En 1950, une dernière reconnaissance eut lieu en présence de l’Archevêque de Turin. Aux regards émus des assistants apparut, en parfait état de conservation, ce qui restait du jeune saint : le crâne, les vertèbres, une omoplate, les os principaux des bras et des jambes. Ces ossements étaient contenus dans une précieuse châsse exposée à la vénération des pèlerins.
Dans la nuit du 19 au 20 février 1971, un sacrilège fut perpétré à l’égard de ces reliques. La châsse fut profanée, saccagée. Certains ossements avaient été parsemés dans la basilique. D’autres avaient disparu.
Près de dix ans plus tard, le Père Supérieur des Salésiens français recevait un paquet qui fit l’effet d’une bombe. Il contenait les reliques de Dominique Savio qui avaient disparu depuis 1971. Elles ont été officiellement identifiées et ont regagné leur place dans l’urne sous l’autel du jeune saint. Une lettre anonyme accompagnait le paquet : elle disait la joie de la restitution et demandait une messe en l’honneur de Dominique Savio pour le voleur. Des questions restées sans réponse : Qui est le voleur ? Ses intentions lors du vol et lors de la restitution ?
9. Miracles
Dans les causes de béatification et de canonisation, l’Église tient grand compte des miracles réalisés par l’intercession des Serviteurs de Dieu et dans lesquels elle trouve une confirmation définitive de leur sainteté par Dieu lui-même. Elle en exige en principe deux irréfutables pour la béatification et deux pour la canonisation. Dominique Savio avait à peine quitté cette terre que déjà les faveurs temporelles et spirituelles attribuées à son intercession se multipliaient avec une étonnante rapidité. Relevons seulement les quatre miracles retenus pour le procès et dont l’authenticité a été officiellement reconnue par la Sacrée Congrégation des Rites.
En vue de la béatification, deux miracles en faveur de jeunes. En 1927, Albano Sabatino, âgé de 7 ans, de Siano (Saleme-Italie), souffre de divers maux très graves (septicémie, bronchopneumonie, néphrite aiguë, hémorragie, méningite). Le médecin ne laisse aucun espoir. La maman prie Dominique avec toute l’ardeur de sa foi. Le lendemain, Albano se lève complètement guéri. En 1935, à Barcelone, une fille du Patronage des Filles de Marie-Auxiliatrice, Maria Consuelo Adelantado, âgée de 16 ans, fit une chute malencontreuse : double fracture du coude gauche avec dislocation des fragments osseux. Dans un songe, le Cardinal Cagliero l’invite à faire avec foi une neuvaine à Dominique Savio et lui promet par ce moyen sa guérison pour un jour tout proche. Elle fit la neuvaine et le jour indiqué, elle était guérie.
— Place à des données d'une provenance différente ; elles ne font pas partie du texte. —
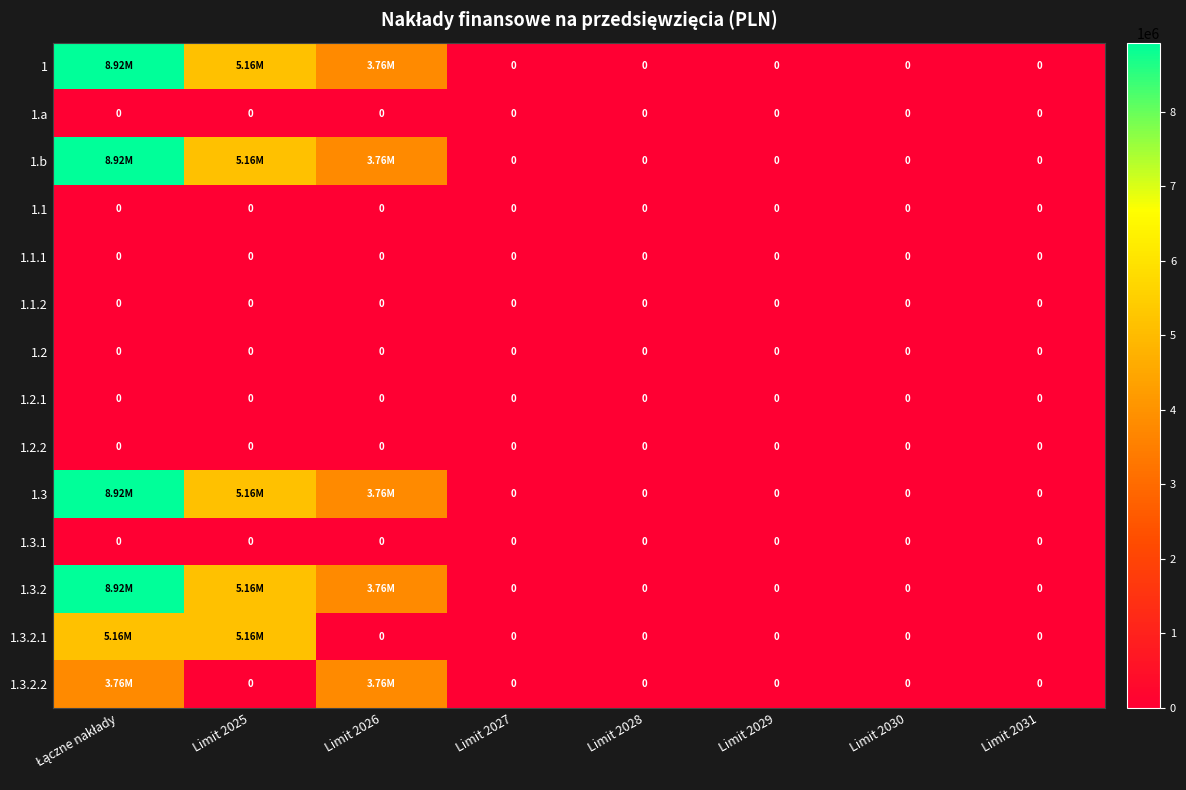

Is it true that 1.3.2.1 equals 0.0 at Limit 2027?

True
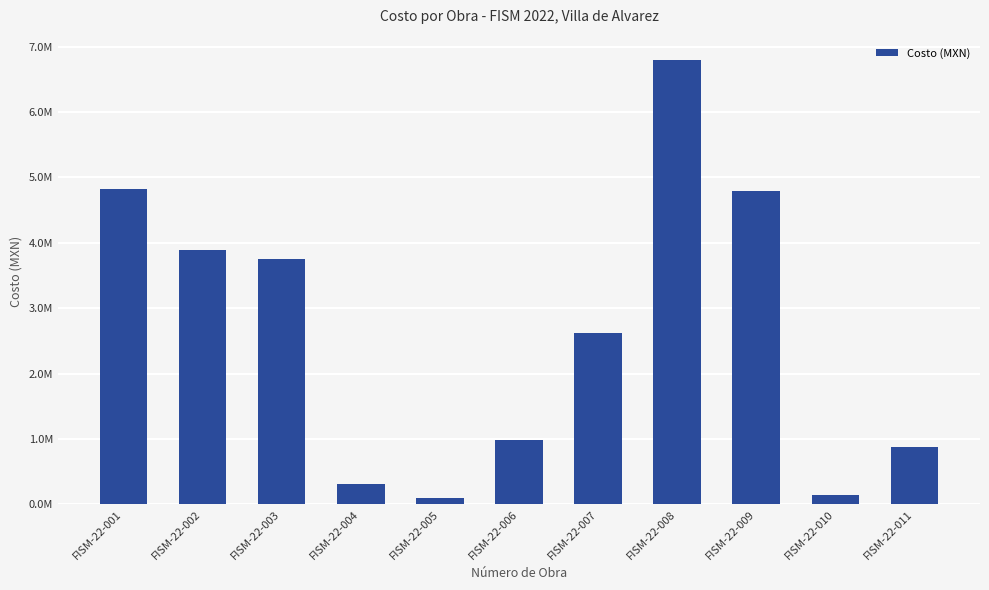

How many series are shown in this chart?

1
En vue de la canonisation, deux miracles en faveur de mamans de famille nombreuse. Madame Micelli, de Lecce (Italie) était atteinte d’une sinusite maxillaire et frontale. L’état général était alarmant, l’opération s’avérait délicate. Un fait banal lui rappela le souvenir de Dominique Savio. Elle le pria. Le lendemain, elle était guérie : c’était le 9 mars 1950, jour anniversaire de la mort du saint. En 1950 encore, Madame Procelli était atteinte d’une anémie aiguë causée par une hémorragie interne. La famille s’opposa à une opération immédiate à laquelle la malade ne pouvait normalement que succomber. Pensant aux six petits enfants, le médecin, tout ému, se mit à prier Dominique Savio, y invitant aussi la famille. La nuit suivante, la patiente était hors de danger et bientôt la guérison se révéla complète. Dans la suite, le médecin se recommanda régulièrement à Dominique Savio qui, selon son témoignage, l’éclaira et l’aida beaucoup dans ses diagnostics.